= Mia Hägg =

Swedish architect

Mia Hägg (born 1970 in Umeå, Sweden) is a Swedish architect and founder of the architecture practice Habiter Autrement, established in Paris in 2008 and now based in Locarno, Switzerland.

==Biography==

Hägg studied architecture at Chalmers University of Technology in Gothenburg and at the École nationale supérieure d'architecture de Paris-Belleville. She subsequently joined Ateliers Jean Nouvel, where she worked as assistant project manager for the Dentsu Building in Tokyo.

She later joined Herzog & de Meuron in Basel, where she served as design project manager for several international projects, including the Beijing National Stadium for the 2008 Olympic Games.

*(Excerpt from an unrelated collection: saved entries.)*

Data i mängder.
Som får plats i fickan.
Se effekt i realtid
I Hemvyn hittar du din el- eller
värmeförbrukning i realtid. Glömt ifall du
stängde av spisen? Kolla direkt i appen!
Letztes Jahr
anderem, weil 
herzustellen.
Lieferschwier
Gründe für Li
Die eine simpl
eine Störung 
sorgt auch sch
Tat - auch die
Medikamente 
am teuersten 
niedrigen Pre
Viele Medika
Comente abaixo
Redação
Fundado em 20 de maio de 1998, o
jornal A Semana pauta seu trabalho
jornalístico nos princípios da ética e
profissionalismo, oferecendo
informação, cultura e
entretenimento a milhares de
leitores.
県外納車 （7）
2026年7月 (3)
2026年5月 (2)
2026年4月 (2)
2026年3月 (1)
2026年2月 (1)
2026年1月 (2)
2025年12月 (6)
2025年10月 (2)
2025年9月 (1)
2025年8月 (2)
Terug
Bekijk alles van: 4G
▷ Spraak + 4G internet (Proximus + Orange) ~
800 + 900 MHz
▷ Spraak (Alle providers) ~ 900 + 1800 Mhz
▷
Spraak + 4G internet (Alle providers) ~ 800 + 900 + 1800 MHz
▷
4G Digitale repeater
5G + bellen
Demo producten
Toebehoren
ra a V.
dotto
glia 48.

In 2008, Hägg founded Habiter Autrement in Paris. Among the practice's early projects was a collaboration with Ateliers Jean Nouvel on three housing developments in the Bordeaux region: Lormont, Cenon and Armagnac. The projects reinterpret the conventional apartment block through individually configured dwellings, generous outdoor spaces and close relationships with the surrounding landscape.

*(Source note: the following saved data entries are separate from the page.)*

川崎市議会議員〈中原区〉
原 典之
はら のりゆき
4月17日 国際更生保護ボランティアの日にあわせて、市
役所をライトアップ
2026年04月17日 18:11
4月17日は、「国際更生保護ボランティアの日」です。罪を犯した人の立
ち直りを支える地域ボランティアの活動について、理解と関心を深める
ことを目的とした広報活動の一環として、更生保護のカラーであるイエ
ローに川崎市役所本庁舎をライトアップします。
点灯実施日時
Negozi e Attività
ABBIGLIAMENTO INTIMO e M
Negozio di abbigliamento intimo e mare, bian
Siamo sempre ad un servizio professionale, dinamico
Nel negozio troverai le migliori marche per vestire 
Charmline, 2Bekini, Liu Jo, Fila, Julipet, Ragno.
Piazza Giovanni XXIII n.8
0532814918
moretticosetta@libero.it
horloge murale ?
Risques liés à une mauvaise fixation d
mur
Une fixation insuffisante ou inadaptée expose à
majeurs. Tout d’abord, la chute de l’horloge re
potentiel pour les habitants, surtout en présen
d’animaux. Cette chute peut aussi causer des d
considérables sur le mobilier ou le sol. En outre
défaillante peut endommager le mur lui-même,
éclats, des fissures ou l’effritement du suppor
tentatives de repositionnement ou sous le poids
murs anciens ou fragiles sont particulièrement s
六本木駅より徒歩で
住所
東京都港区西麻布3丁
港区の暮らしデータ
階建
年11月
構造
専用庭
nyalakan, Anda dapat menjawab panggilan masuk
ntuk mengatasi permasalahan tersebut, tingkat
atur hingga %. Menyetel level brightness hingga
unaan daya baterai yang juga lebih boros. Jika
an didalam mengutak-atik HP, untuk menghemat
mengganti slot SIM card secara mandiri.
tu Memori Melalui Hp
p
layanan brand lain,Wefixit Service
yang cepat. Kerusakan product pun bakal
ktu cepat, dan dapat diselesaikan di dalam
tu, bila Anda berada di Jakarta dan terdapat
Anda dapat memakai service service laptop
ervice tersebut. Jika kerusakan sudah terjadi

The Lormont development received the 2012 Agora Architecture Prize for collective housing, while the Cenon and Armagnac developments received special mentions.

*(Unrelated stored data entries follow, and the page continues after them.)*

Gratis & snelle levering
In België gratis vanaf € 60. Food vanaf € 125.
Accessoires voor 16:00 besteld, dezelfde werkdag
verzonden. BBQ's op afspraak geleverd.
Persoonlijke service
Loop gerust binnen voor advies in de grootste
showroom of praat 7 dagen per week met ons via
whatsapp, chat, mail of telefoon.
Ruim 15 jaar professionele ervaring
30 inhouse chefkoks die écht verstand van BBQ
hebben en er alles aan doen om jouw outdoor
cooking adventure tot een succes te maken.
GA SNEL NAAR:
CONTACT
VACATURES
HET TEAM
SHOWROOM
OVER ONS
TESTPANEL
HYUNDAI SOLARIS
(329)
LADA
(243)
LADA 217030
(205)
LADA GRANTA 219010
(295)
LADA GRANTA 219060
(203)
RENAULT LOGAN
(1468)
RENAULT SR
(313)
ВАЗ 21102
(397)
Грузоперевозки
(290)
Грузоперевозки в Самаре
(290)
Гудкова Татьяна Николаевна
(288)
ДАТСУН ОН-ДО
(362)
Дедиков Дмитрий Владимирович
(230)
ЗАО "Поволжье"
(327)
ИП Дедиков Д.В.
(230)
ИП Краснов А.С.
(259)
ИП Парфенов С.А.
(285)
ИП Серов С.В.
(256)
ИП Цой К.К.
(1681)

Hägg participated in the Venice Architecture Biennale in 2012. She returned to the Biennale in 2016.

Alongside her architectural practice, Hägg has taught at UCLouvain in Tournai and at the Accademia di Architettura di Mendrisio. She has also lectured at the Yale School of Architecture.

In 2022, she served on the jury for the European Union Prize for Contemporary Architecture – Mies van der Rohe Award.